|
Meeting Mrs McBain
On 24th we drove north from Skye to Ullapool and then plunged up the ‘mad wee road of Sutherland’ to Inverkirkaig. Scott knew that his grandmother Alexandrina MacLeod, known as Alice, had gone to Glasgow as a domestic servant, from a croft in Badnaban, where his great grandfather Alexander Alistair MacLeod, known as ‘Ally Alistair’, had farmed. Our expectations soared as we drove along the beautiful coastal road, but clouds had gathered and the sun went in, and when we reached it Badnaban, whose Gaelic place name means ‘the place of women’, looked a dismal place.
We found No. 22, supposedly the family croft, but found a fairly modern-looking bungalow, near an unnumbered old croft, which had clearly been renovated very recently. Nobody was in: looking at the rainswept croft, we weren’t surprised Alice and her sister Barbara both left to enter domestic service in Glasgow. An indoor servant’s life was a hard one, for sure, but it didn’t involve scrabbling about in boggy mud uprooting turnips and gutting net-fulls of fish.
We left, too, rather downhearted, and found our Bed and Breakfast, ‘Davar’, at Baddidarrach on the other side of Lochinver harbour.

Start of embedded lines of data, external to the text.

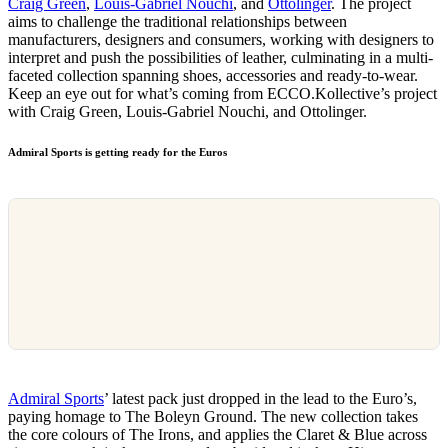
Craig Green
,
Louis-Gabriel Nouchi
, and
Ottolinger
. The project
aims to challenge the traditional relationships between
manufacturers, designers and consumers, working with designers to
interpret and push the possibilities of leather, culminating in a multi-
faceted collection spanning shoes, accessories and ready-to-wear.
Keep an eye out for what’s coming from ECCO.Kollective’s project
with Craig Green, Louis-Gabriel Nouchi, and Ottolinger.
Admiral Sports is getting ready for the Euros
Admiral Sports
’ latest pack just dropped in the lead to the Euro’s,
paying homage to The Boleyn Ground. The new collection takes
the core colours of The Irons, and applies the Claret & Blue across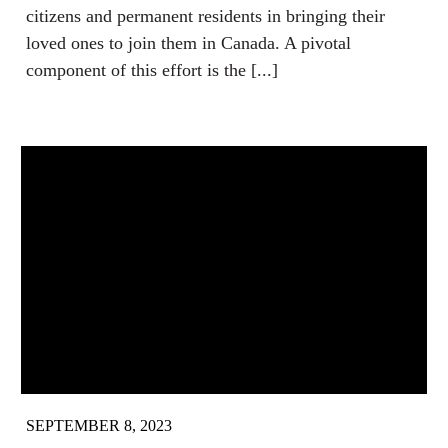
citizens and permanent residents in bringing their
loved ones to join them in Canada. A pivotal
component of this effort is the [...]
SEPTEMBER 8, 2023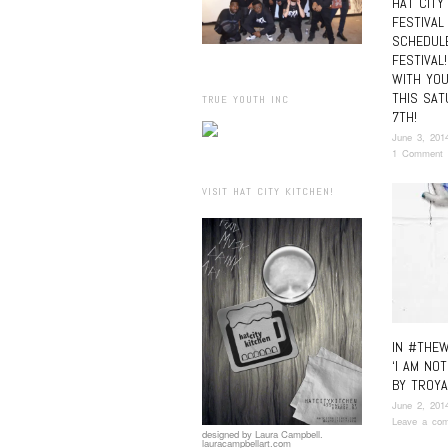
HAT CITY
FESTIVAL
SCHEDUL
FESTIVAL
WITH YOU
THIS SAT
TRUE YOUTH INC
7TH!
June 3, 201
1 Comment
VISIT HAT CITY KITCHEN!
IN #THEW
‘I AM NOT
BY TROYA
June 2, 201
Leave a co
designed by Laura Campbell.
lauracampbellart.com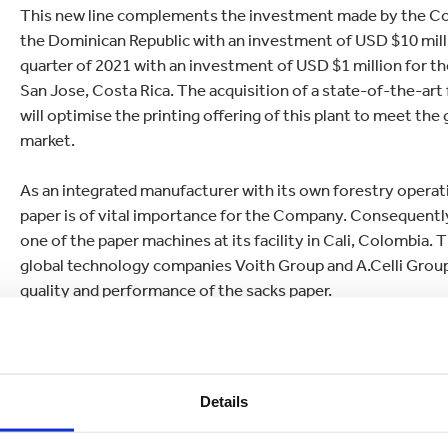
This new line complements the investment made by the Comp
the Dominican Republic with an investment of USD $10 milli
quarter of 2021 with an investment of USD $1 million for th
San Jose, Costa Rica. The acquisition of a state-of-the-art 
will optimise the printing offering of this plant to meet th
market.
As an integrated manufacturer with its own forestry operat
paper is of vital importance for the Company. Consequently,
one of the paper machines at its facility in Cali, Colombia.
global technology companies Voith Group and A.Celli Group.
quality and performance of the sacks paper.
Juan G. Castañeda, CEO of Smurfit Kappa The Americas sai
the region strengthens Smurfit Kappa's value proposition fo
term ally, that has a clear focus on innovation, efficiency, 
Details
support and accompany them in their growth and sustainabil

The proprietor, Mrs McBain, was very friendly, so we told he why were there. ‘I knew the MacLeods of Badnaban!’ she exclaimed. She knew Scott’s great uncle Jimmy as ‘Jimmy Alistair’ and said ‘I knew Jimmy and Greta very well – in fact I was at their funerals’. Jimmy was Alice’s brother, who took over the croft when Ally Alistair died.
‘And of course', Mrs McBain said, 'I remember poor Sandy’. Sandy was Jimmy and Greta's adopted son, who was killed in a car accident, aged only 24. ‘Och, everybody loved Sandy’, she added, sadly, and told us where on the road just outside Lochinver he had driven his car straight into a cliff face. ‘He hardly ever drank, but he did that day…’, she told us: she had been to his funeral too, and his burial up the coast at Stoer.